No doubt, if this was the case, that it would be unnerving to say the least, and potentially hazardous at worst.
Well, here is a review from me. One solitary rider in a rapidly growing herd of new DL1000 owners.
I have put over 26,000 kilometres on my new V-Strom. A great many of those off-road. A substantial number in really off-road, ATV track conditions. Over 18 days in July alone – I put almost 1,000 kms off-road on my 8,400 km East Coast and Trans-Labrador Adventure.
I have banged my skid plate off countless boulders.
Three culverts. Two concrete curbs. One railroad tie. One tree.
I have bottomed out after a hard landing at 80 kmh in the gravel.
I have bottomed out on asphalt after hitting a frost-heave at over 120 km/h.
I have dragged my pegs so often that I don’t consider a curve to be above a 3 on a scale of 1-5 unless I scrape my pegs.
And I have NEVER dragged my skid plate.
And because I have that skid plate installed, my oil filter has never been snapped off or crushed on the trail.
My exhaust has never been pancaked closed or sheared from the head.
My oil pan has never felt a rock, or a stump, or a road surface.
The service manager at the Motor Sports World dealership in Ottawa uses my exploits as an example to potential V-Strom buyers – “Will she go off-road?” – “Let me tell you about one of my customers, and what he puts his V-Strom through . . .”
I have spent a fair amount of money on SW-Motech products, and all that I have ever received from them is what I have purchased – quality parts meant to enhance my machine that perform as advertised.
The $386.76 (at Twisted Throttle Canada) is a competitive price point for a skid plate and is money well spent for anyone planning to ride beyond the asphalt and gravel. In fact, for anyone going off the road and hitting the trails, a decent skid plate should be one of the very first mods planned.
As you can see in the photos below, my skid plate has taken quite a beating and kept me riding the trails – instead of hiking back to the road and spending a fortune on replacing expensive components.
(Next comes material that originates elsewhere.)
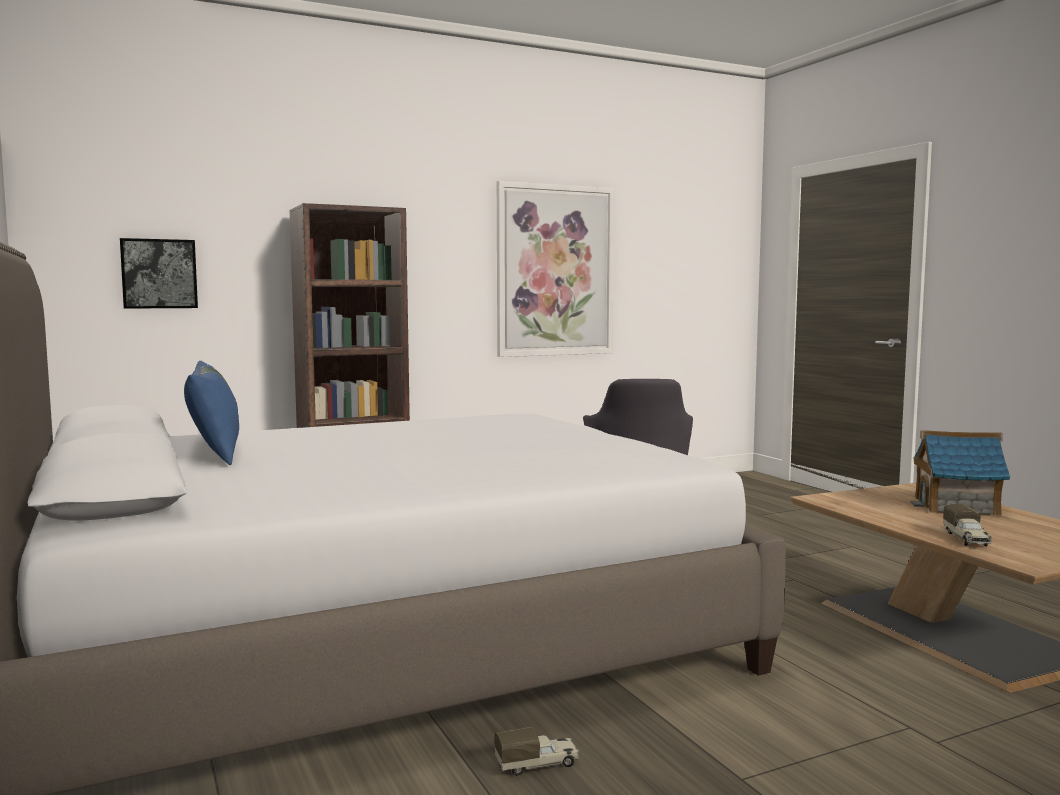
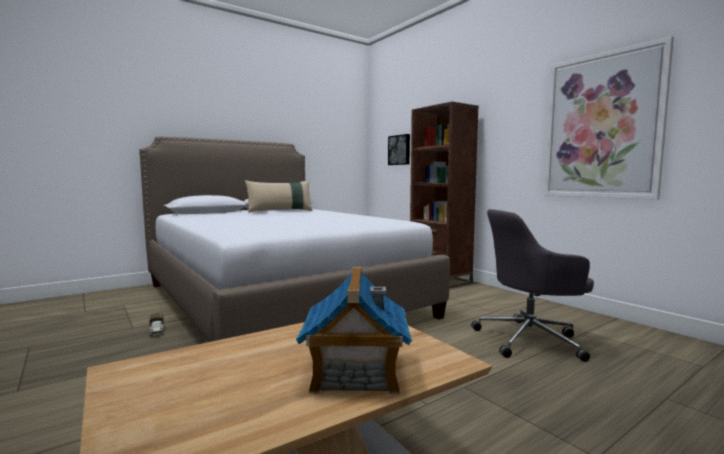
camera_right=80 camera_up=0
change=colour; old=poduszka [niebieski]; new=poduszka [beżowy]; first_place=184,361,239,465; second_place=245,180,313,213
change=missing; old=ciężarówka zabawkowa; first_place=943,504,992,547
I definitely recommend the SW-Motech Aluminum Skid Plate to any V-Strom DSL1000 rider going off the asphalt.
This last photo is a good demonstration of the type of conditions the SW-Motech Skid Plates encountered on my recent East Coast Trans Labrador Adventure — and it is also noteworthy that the Shad Zulupack SW42 Waterproof Saddlebags were barely scuffed from lying down in the coarse stone.